Octave~届かない恋、重なる想い~

 投票日の朝となった。

 睡眠不足で眠たいはずなのに、いよいよ投票結果が出る日ということもあり、私は普段より早く目覚めてしまった。

 物音を立てて雅人さんを起こさないように、静かにキッチンへ行き、お味噌汁の用意を始めた。

「結子、おはよう」

「ひゃあっ!」

 驚いた。すぐ後ろに雅人さんがいたなんて。私もしどろもどろになりながら、挨拶をした。

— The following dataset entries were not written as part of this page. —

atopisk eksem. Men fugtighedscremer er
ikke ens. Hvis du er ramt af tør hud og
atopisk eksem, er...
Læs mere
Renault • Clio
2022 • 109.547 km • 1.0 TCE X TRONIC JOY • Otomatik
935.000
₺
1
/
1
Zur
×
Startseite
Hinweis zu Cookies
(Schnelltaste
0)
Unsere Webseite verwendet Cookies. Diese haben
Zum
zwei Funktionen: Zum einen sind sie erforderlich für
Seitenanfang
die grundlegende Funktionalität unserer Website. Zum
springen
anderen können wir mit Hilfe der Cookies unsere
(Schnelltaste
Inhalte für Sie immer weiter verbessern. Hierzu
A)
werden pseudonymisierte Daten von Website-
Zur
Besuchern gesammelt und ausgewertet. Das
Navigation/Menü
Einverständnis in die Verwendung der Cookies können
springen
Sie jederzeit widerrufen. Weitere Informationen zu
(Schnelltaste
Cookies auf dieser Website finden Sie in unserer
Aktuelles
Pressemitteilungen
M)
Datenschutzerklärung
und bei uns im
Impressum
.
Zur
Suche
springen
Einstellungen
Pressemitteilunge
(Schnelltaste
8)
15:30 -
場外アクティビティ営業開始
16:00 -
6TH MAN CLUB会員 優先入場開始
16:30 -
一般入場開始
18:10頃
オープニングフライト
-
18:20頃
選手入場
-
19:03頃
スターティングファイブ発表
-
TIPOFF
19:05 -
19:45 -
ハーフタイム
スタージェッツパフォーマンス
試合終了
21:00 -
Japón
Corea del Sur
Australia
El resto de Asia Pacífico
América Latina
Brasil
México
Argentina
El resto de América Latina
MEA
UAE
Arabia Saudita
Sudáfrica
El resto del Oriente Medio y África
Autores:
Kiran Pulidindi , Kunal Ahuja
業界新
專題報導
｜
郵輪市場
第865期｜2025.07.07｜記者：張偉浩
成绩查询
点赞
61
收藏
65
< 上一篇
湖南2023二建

「寝不足で疲れてるのに、ちゃんと朝飯作ってくれるんだな」

「あ、当たり前です」

「その当たり前っていうのは、宇佐美家の当たり前だろ。俺をはじめとする家庭環境があまりよろしくない家では、給食で朝昼の栄養を補えっていうのが当たり前だ」

 ……確かに。教え子の中学生も、朝は何も食べずに登校してくる子どもの割合が高くてびっくりした。

 だからこそ、私は家庭科で朝御飯の重要性を一生懸命伝えてきたつもりだったけれど、子どもがいくら学習しても、親が改善できなくては無駄になってしまう。

 せめて、私の家庭は、これまで通り朝御飯を大事にしたい。

「雅人さん、宇佐美の家は絶対に朝御飯を抜きません。これから先もずっと、です」

「ずっと、というと?」

「私と暮らしている間は、必ず朝御飯を食べてもらいます」

 そう言うと、雅人さんはまた私の頭を撫でて、にっこり微笑んだ。

「いつまでも結子と一緒にいたい気分になる。離れたくなくなる」

「本当、ですか?」

「ああ。どうしてこう、結子は……」

 ふい、と横を向かれてしまったが、その時の表情がとても照れくさそうにしていたので、これ以上『何を言いたかったのか』を追求するのはやめた。

 もしかしたら、私と同じ気持ちではないだろうかと、勘違いしてしまいそう。